I was led to believe this was in fact true through a series of events in my life.
I had just started my Bachelor’s degree in Business Administration at the American University of Beirut when I first stumbled upon Mohamad Abdouni’s Instagram page (@texting_bitches). I had previously seen his short movie advertisement for Farfetch and was eager to discover more of his out of the box content. After spending hours analyzing his art, I was completely drawn to his state of mind and the way he showcased it to the world AKA the Instagram community. Months after following his account, I got the opportunity to meet the man behind my favorite posts and I could not help but seize it. I attended a portrait session he had advertised through his story, and I was happy to see my intuition was right. He was not only a great photographer, but a great human as well. His passion for his job was uncanny and it was strong enough to make me realize I was in the wrong field of studies.

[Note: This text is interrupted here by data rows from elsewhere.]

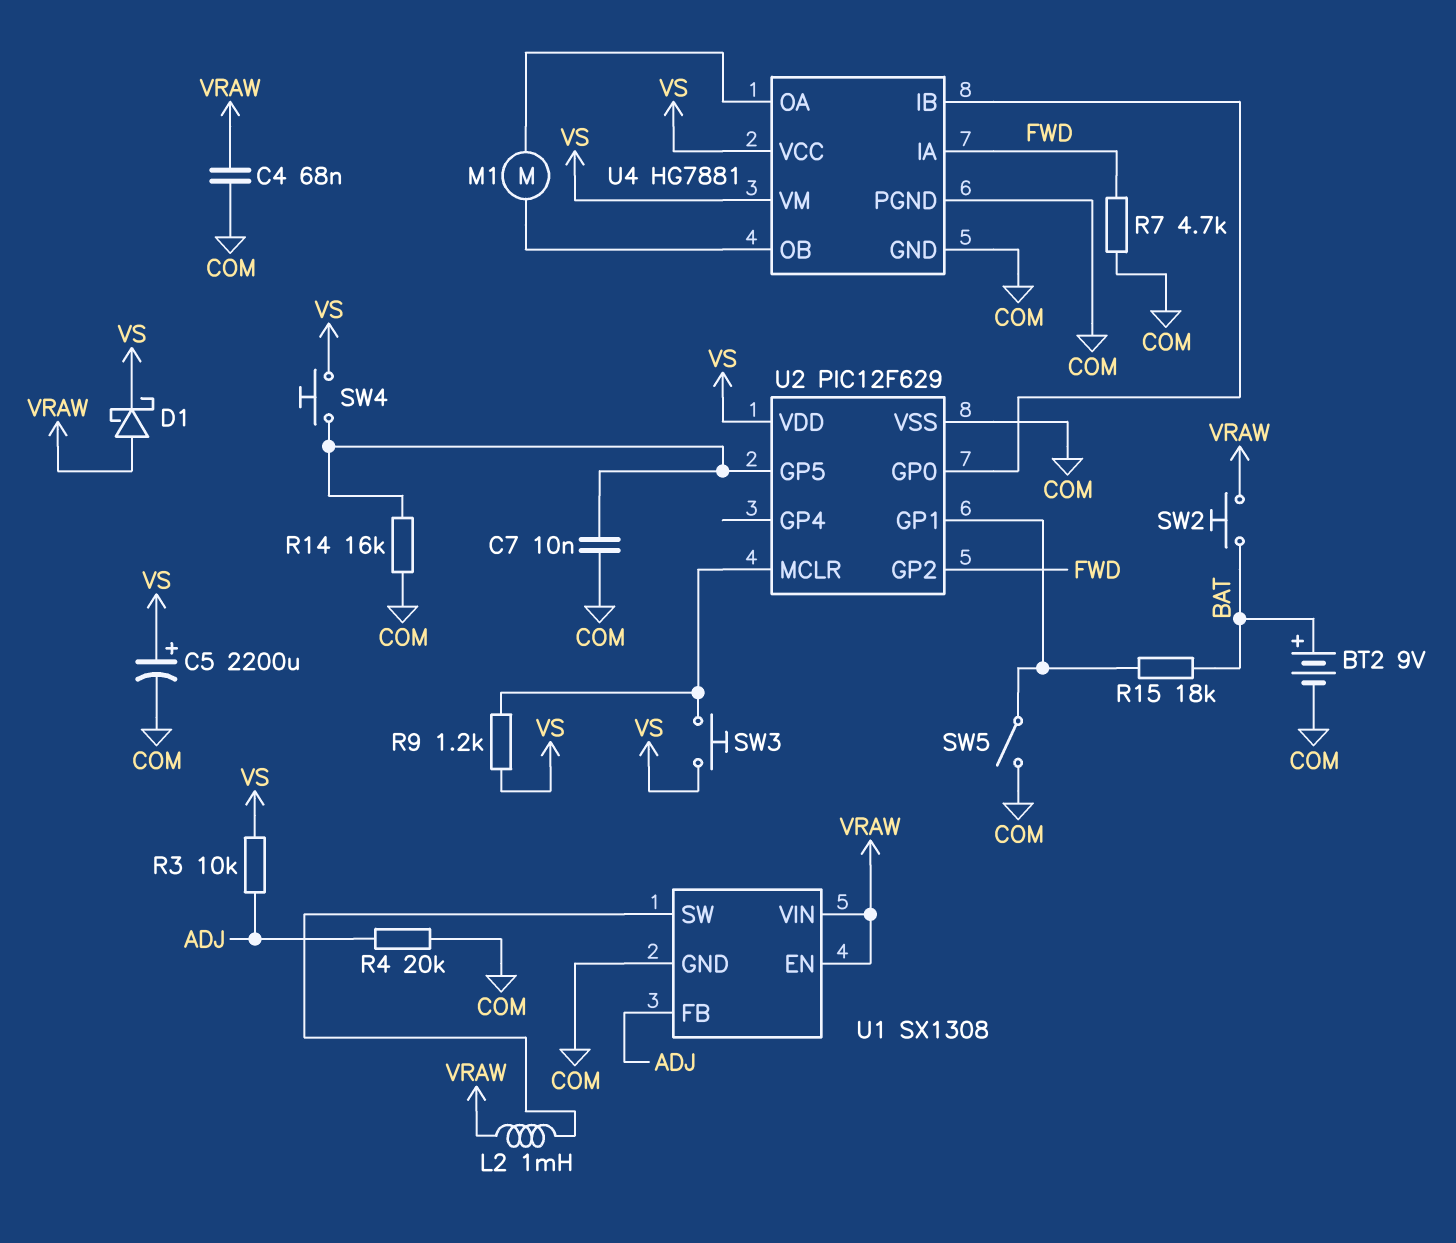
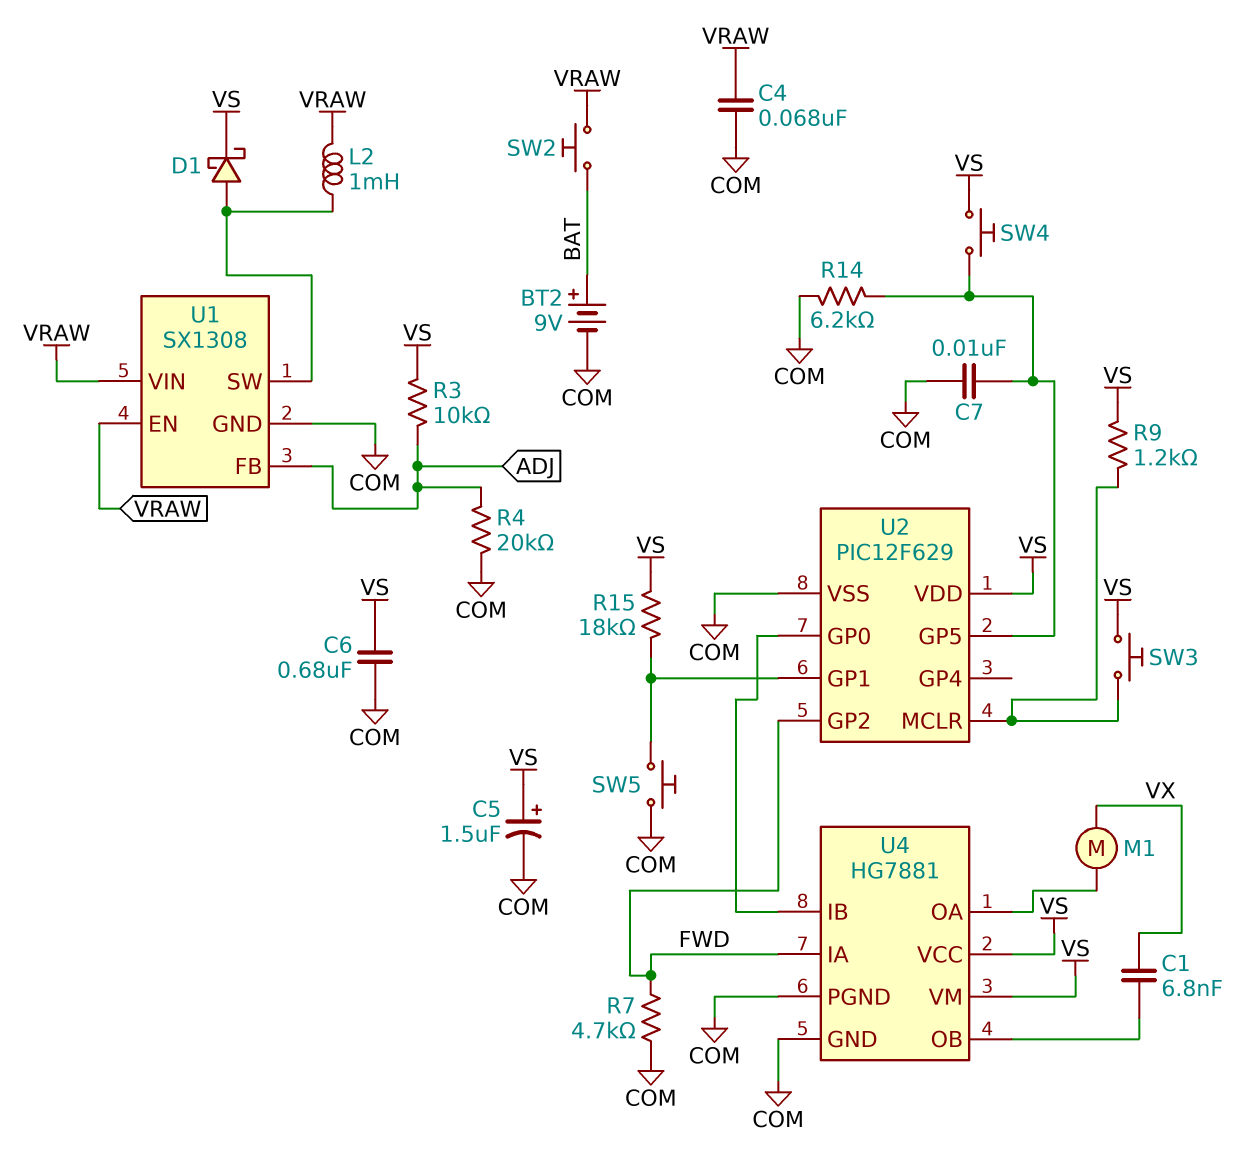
C1: none -> 6.8nF (U4/OB, VX)
C5: 2200uF (plus VS, minus COM) -> 1.5uF (plus VS, minus COM)
C6: none -> 680nF (COM, VS)
D1: schottky (A VRAW, K VS) -> schottky (A U1/SW, K VS)
M1: motor (U4/OA, U4/OB) -> motor (U4/OA, VX)
R14: 16k (COM, U2/GP5) -> 6.2k (COM, U2/GP5)
R15: 18k (BAT, U2/GP1) -> 18k (U2/GP1, VS)
SW5: switch (COM, U2/GP1) -> button (COM, U2/GP1)

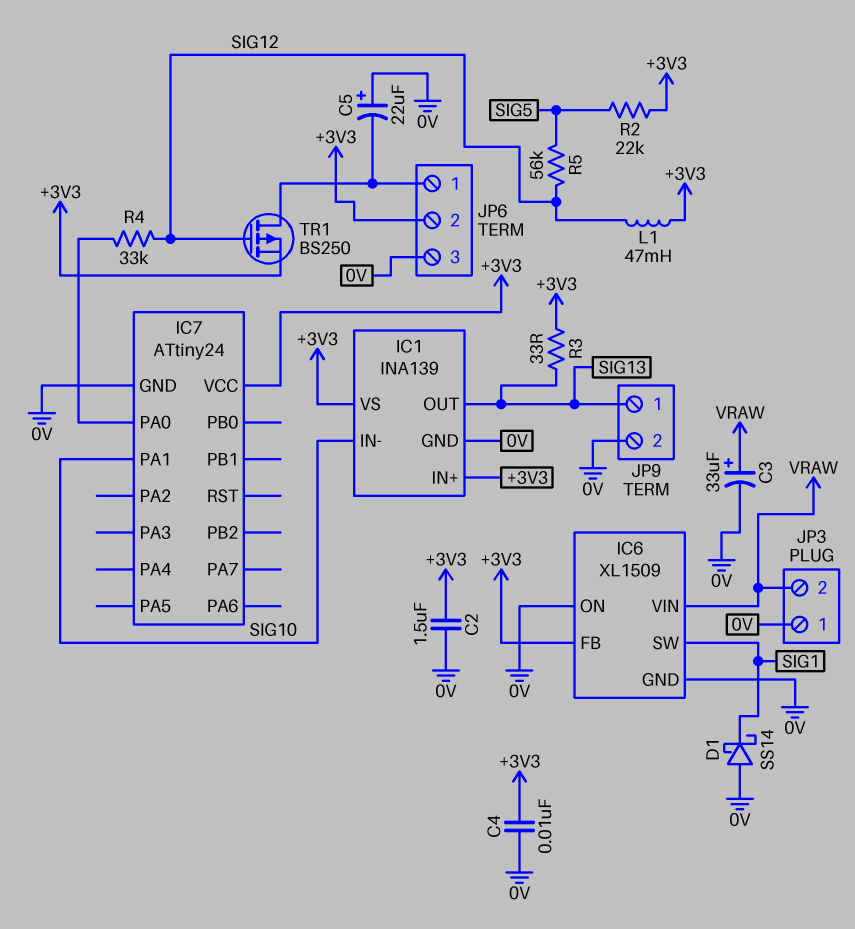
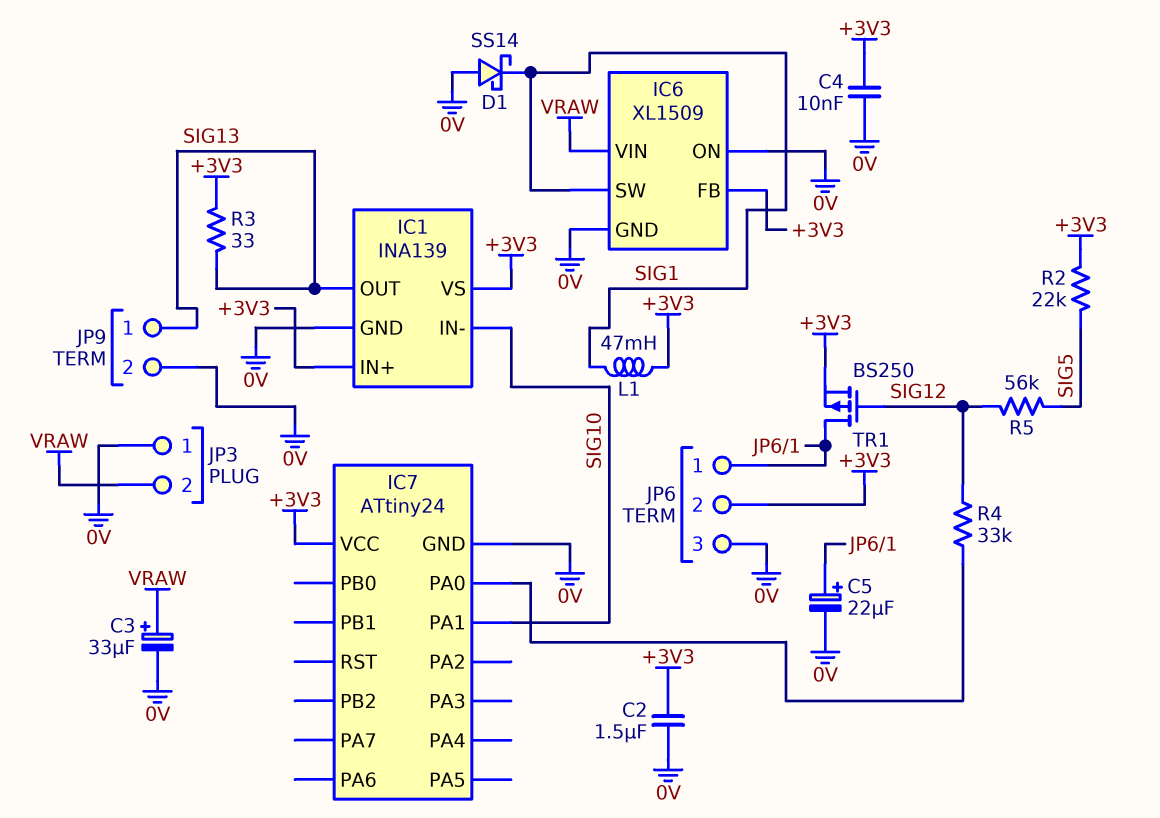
C5: 22uF (plus 0V, minus JP6/1) -> 22uF (plus JP6/1, minus 0V)
L1: 47mH (+3V3, SIG12) -> 47mH (+3V3, SIG1)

Today, I decided to interview Mohamad, the man whose work made me understand the influence of art on people and helped make the switch from studying Business to studying Creative Direction, a major where I hope to develop the same skills he already possesses.
We conducted the meeting over Zoom where after we got familiar with each other’s lives, I asked him some more specific questions.
Q: Could you describe to me what you do for a living?
A: I think that is extremely broad. Not just for me I think but for everyone in a similar field. You kind of have to do a million things at once. The first thing I would say is that I am a documentary photographer and filmmaker. I try to explore marginalized communities as much as possible, especially queer communities in South West Asia and North Africa. What the west calls the Middle East; I do that through photo series, films and through different artistic practices. But this of course does not pay the bills. What I do to pay the bills is that I am a fashion photographer and I work with brands such as Burberry and Gucci. I work with publications like Vogue, Dazed, L’Officiel… So that is what kind of makes the money. I am also editor-in-chief of a queer photo journal based in Beirut called “Cold Cuts”, and I teach image and fashion communication to university students. That’s basically what I do in a nutshell.
Q: As a documentary photographer that explores specific communities through his works, what is the main message you try to communicate through your pictures?
A: I am not entirely sure there is one overruling message. When I am working on a project most of the time I don’t really have a message in mind. I simply venture into a project because I find a subject, community or a couple spectacular or fascinating and basically what I do is I share these people’s uniqueness with the world. That is what drives me to do what I do.
Q: What is the public’s reaction to your art?
A: Some like it, some don’t but most importantly I make sure that none of it affects what I do and how I do it.
Q: Did you ever feel threatened because of your art?
A: Of course. That’s very normal in the line of shit that I do.
Q: Do you feel like your art helped with LGBTQ acceptance in Beirut?
A: Every little thing that anyone does helps. Whether it’s some other artist in Lebanon that has dealt with this subject, NGOs that have taken this responsibility on their shoulders, a writer who decides to write a piece on this subject, book, short novel, or poem or whether it’s a filmmaker or photographer. Every little bit helps. It helps make our community more visible and could help people within our community that may be much younger and may have a harder time accepting themselves.
Q: I loved to see that you were able to plan an event for Cold Cuts at B018, one of Lebanon’s most popular nightclubs. Could you tell me more about the event and the reactions it led to?
A: It was a great night. BO18 came to us and wanted to collaborate with us on a party they would throw for the queer community to come and have a blast, without fearing other peoples’ judgements. We had drag and queer performances from Beirut and Paris. Funnily enough I did not get any negative backlash concerning the event. It was a lot of fun.
Q: Do you have a message you’d like to send to aspiring photographers in Beirut that might feel helpless sometimes?
A: I can’t help with the feeling of helplessness because I still struggle with it at times. I don’t think I’ll ever be rid of it. But if I were to say one thing, it would be: Never leave the house without your camera. I do, and I regret it more often than not. Good photos happen when you don’t have it on you.